Challenge A: Rewrite the records as a numbered list, leaving out blank lines. Include only the lines from the one containing "pose: elev=116.0 azim=286.6" up to and including the one containing "Dot at: (118, 355)".

* Begin Selection *

After talking to an AT&T representative, a recorded voice says, “Please stay on the line for one, simple question.”

“Ummm,” I think to myself. Alright. The voice returns, “If you owned a company, would you hire the person you just spoke to? Press 1 for ‘Yes,’ or 2 for ’No.’”

What an absolutely great way to rate someone. I love that. Jesus loves it too. Instead of asking a question, Jesus gives a mandate, “Follow me.” He doesn’t ask if you want to or not. He smiles at all the excuses we sometimes give him. “Yada, yadda, yadda,” Jesus thinks to himself while we rattle off all the reasons we can’t…

Oh wait. Reasons? There is nothing reasonable about following him and being a Christian. If you’re only concern is getting to heaven then I guess you have a reason, but I also feel sorry for you. Because you will never know the why of that smile in the eyes of someone receiving assistance from St. Vincent de Paul….listening to stories of past failures with your eyes of hope staring back…volunteering when you could be watching “The Guiding Light”…bringing communion to someone who wanted to be here but can’t…should I list fifteen more examples or do you get the picture?

* End Selection *

Challenge B: In the last paragraph of the passage about following Jesus, list the items separated by ellipses that come after "you will never know the why of".

* Begin Dataset entries *

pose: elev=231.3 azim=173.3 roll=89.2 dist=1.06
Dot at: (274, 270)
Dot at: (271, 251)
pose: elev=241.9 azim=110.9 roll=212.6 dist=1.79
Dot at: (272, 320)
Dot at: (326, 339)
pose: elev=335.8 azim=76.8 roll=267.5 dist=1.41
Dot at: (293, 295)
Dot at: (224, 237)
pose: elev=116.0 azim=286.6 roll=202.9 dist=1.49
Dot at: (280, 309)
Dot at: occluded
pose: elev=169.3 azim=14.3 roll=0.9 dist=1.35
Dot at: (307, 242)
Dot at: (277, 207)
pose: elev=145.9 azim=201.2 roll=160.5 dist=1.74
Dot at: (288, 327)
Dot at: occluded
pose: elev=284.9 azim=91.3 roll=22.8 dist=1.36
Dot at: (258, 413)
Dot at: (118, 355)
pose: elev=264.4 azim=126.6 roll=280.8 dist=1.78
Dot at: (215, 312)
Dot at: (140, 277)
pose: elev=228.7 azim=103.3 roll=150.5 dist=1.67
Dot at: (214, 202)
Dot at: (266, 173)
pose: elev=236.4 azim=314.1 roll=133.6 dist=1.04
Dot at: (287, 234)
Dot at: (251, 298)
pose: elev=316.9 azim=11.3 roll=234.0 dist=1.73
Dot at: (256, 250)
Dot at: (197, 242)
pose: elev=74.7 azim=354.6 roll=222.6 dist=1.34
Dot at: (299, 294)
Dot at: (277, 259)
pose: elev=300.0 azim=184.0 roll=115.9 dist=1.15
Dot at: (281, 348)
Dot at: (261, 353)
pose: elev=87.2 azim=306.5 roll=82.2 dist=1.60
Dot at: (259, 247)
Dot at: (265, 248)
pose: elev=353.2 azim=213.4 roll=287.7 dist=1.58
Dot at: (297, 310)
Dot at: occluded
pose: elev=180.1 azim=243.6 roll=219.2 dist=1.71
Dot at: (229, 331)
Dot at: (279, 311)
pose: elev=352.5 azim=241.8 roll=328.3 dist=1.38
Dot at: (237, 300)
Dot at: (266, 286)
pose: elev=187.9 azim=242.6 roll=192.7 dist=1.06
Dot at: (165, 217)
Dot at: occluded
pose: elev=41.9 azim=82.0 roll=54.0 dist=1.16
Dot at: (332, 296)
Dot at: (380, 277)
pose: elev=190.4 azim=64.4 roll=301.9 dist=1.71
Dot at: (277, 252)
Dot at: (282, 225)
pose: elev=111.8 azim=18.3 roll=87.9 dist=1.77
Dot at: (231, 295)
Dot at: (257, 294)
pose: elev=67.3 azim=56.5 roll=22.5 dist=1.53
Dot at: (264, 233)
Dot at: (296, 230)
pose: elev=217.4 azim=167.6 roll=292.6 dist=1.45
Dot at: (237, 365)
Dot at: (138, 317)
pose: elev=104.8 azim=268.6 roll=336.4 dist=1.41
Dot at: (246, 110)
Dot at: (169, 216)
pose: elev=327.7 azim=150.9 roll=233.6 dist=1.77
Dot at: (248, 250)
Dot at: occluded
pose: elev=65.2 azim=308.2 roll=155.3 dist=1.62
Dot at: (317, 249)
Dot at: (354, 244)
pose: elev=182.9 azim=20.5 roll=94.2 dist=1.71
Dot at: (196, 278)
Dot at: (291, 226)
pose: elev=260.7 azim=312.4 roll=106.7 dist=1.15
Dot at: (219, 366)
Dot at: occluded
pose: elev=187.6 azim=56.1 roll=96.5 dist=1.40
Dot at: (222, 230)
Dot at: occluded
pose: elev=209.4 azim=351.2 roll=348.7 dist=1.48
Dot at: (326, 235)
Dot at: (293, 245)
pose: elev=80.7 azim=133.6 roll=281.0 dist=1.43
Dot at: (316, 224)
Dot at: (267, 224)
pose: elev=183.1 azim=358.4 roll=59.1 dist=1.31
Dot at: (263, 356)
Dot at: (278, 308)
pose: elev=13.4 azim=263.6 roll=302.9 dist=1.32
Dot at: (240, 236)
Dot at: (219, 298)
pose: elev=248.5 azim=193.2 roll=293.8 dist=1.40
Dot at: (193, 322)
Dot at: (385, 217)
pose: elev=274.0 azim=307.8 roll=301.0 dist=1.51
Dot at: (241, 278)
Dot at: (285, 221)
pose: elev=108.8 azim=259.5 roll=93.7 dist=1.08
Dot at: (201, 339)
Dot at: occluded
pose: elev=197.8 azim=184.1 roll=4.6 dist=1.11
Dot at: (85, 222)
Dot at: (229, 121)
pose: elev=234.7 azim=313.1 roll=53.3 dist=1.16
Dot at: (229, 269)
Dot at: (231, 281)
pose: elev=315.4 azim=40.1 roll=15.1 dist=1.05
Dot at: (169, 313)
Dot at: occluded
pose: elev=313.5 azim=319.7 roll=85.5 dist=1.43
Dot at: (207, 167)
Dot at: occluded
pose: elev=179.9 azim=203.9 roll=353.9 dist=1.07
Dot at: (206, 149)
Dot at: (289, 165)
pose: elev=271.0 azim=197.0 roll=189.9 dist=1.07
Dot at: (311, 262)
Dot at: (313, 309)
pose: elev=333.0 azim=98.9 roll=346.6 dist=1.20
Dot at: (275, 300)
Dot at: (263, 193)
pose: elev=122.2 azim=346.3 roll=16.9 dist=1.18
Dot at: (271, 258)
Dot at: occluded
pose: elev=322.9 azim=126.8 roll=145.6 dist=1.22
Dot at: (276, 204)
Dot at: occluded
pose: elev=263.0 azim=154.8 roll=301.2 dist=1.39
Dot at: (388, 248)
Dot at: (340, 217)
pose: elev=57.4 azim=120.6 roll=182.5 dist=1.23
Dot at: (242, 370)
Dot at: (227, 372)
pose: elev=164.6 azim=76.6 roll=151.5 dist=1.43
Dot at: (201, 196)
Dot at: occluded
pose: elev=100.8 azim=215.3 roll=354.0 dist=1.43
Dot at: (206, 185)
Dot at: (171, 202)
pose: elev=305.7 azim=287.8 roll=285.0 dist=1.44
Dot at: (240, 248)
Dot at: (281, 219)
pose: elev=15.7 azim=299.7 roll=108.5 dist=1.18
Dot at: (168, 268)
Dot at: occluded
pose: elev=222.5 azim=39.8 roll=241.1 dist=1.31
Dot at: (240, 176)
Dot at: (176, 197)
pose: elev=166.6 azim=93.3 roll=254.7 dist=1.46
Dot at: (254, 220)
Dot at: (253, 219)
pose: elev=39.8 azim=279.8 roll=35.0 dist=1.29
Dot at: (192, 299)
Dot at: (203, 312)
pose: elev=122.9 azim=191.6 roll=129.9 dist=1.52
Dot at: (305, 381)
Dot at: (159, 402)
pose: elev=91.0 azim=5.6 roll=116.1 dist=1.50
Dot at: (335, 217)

* End Dataset entries *

Task result A:
1. pose: elev=116.0 azim=286.6 roll=202.9 dist=1.49
2. Dot at: (280, 309)
3. Dot at: occluded
4. pose: elev=169.3 azim=14.3 roll=0.9 dist=1.35
5. Dot at: (307, 242)
6. Dot at: (277, 207)
7. pose: elev=145.9 azim=201.2 roll=160.5 dist=1.74
8. Dot at: (288, 327)
9. Dot at: occluded
10. pose: elev=284.9 azim=91.3 roll=22.8 dist=1.36
11. Dot at: (258, 413)
12. Dot at: (118, 355)

Task result B:
1. that smile in the eyes of someone receiving assistance from St. Vincent de Paul
2. listening to stories of past failures with your eyes of hope staring back
3. volunteering when you could be watching "The Guiding Light"
4. bringing communion to someone who wanted to be here but can't